15 febbraio 2016 ore 12:33, Lucia Bigozzi
Berlusconi torna a sognare la spallata. Stavolta a Renzi, stavolta su Milano e Roma. Battaglia strategica in vista delle amministrative di giugno. Nei piani del leader di Fi c’è infatti la convinzione che potrebbero essere proprio le comunali il banco di prova per la spallata più grande, quella a Palazzo Chigi. E da inguaribile ottimista qual è, Berlusconi sogna in grande: lo fa con Stefano Parisi che a Milano cercherà di togliere terra sotto le scarpe del candidato Pd Giuseppe Sala (alle prese col fronte della sinistra diviso); lo pensa su Roma con Guido Bertolaso che ha detto sì al Cav e da ieri è il candidato unitario del centrodestra.

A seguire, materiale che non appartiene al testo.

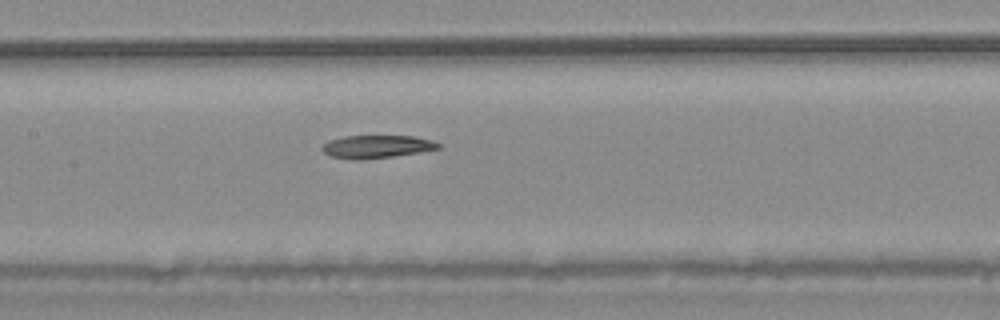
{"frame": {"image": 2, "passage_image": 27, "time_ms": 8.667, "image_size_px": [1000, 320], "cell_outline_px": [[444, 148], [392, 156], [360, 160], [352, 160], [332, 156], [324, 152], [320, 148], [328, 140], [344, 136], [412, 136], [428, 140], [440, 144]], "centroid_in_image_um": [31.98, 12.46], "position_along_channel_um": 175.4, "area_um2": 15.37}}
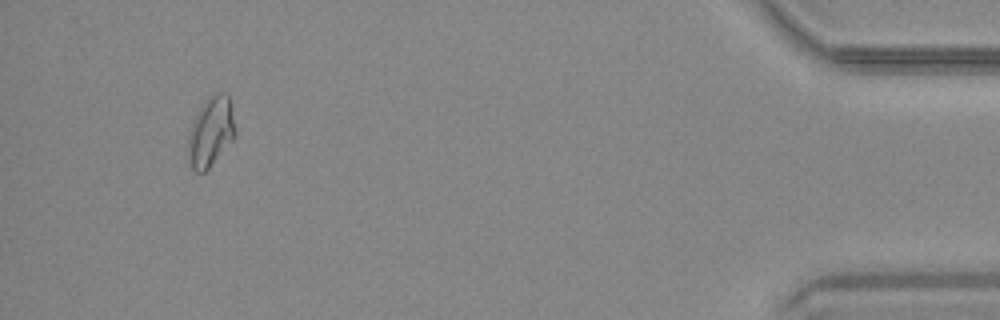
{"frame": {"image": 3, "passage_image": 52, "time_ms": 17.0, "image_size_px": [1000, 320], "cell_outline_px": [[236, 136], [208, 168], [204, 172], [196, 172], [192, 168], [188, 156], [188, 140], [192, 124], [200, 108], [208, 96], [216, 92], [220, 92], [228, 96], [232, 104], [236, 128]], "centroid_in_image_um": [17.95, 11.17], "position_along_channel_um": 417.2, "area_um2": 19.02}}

Un colpo da maestro, ha definito l’individuazione di Parisi nella corsa a Palazzo Marino anche perché la sfida sarà da manager a manager e tra manager. Nonostante il proverbiale ottimismo del leader azzurro, sono in pochi anche nel centrodestra ad averne altrettanto e non solo nel campo avversario. Molte infatti le difficoltà che in questa campagna elettorale il centrodestra dovrà affrontare, a cominciare dal gap di consenso che sconta ormai da qualche anno. 

A Roma il tavolo ha rischiato di saltare più volte per i veti incrociati degli alleati, attorno ai nomi entrati nel ventilatore delle opzioni, compresa l’ultima, quella di Rita Dalla Chiesa che ha poi rinunciato. Ma adesso con Bertolaso e il pressing del Cav affinchè sciogliesse le sue e ultime riserve, tutto sembra pronto per ripartire. “Ho avuto ragione io”, ha dichiarato Berlusconi che conferma di “aver sempre pensato in termini di coalizione”. Ieri ad Arcore, il vertice con Giorgia Meloni e Matteo Salvini per fare il punto prima dell’avvio della macchina della campagna elettorale. I tre si vedranno di nuovo e a stretto giro e il punto sarà il lancio di tutte le candidature per i candidati alle amministrative. Si parla già di una manifestazione unitaria e “comunitaria” a Roma nel mese di marzo, ovvero dopo aver conosciuto l’esito delle primarie del centrosinistra (6 marzo) all’ombra d Campidoglio. Esattamente la strategia adottata per Milano. Non solo Berlusconi. 

A Roma e Milano gli 'uomini' di Berlusconi per 'una spallata' (che non ci sarà)
Anche gli alleati commentano la scelta fatta sui candidati sindaco nelle due città-chiave di questa tornata elettorale: “Sono convinto che sia a Roma che a Milano, dove la partita non è ancora chiusa, i candidati del centrodestra potranno vincere e saremo qui a discutere di un altro scenario”, ha commentato il leghista Giorgetti.  Certo è che con Parisi nel capoluogo lombardo e Bertolaso nella Capitale, Berlusconi si è rimesso saldamente al centro della scena politica e alla guida dello schieramento che ultimamente sembrava salvini-centrico. Due nomi calati dal Cav e non da Salvini, tanto per intenderci, sono un segnale di come il leader di Fi si prepari alla battaglia elettorale. E saranno scintille.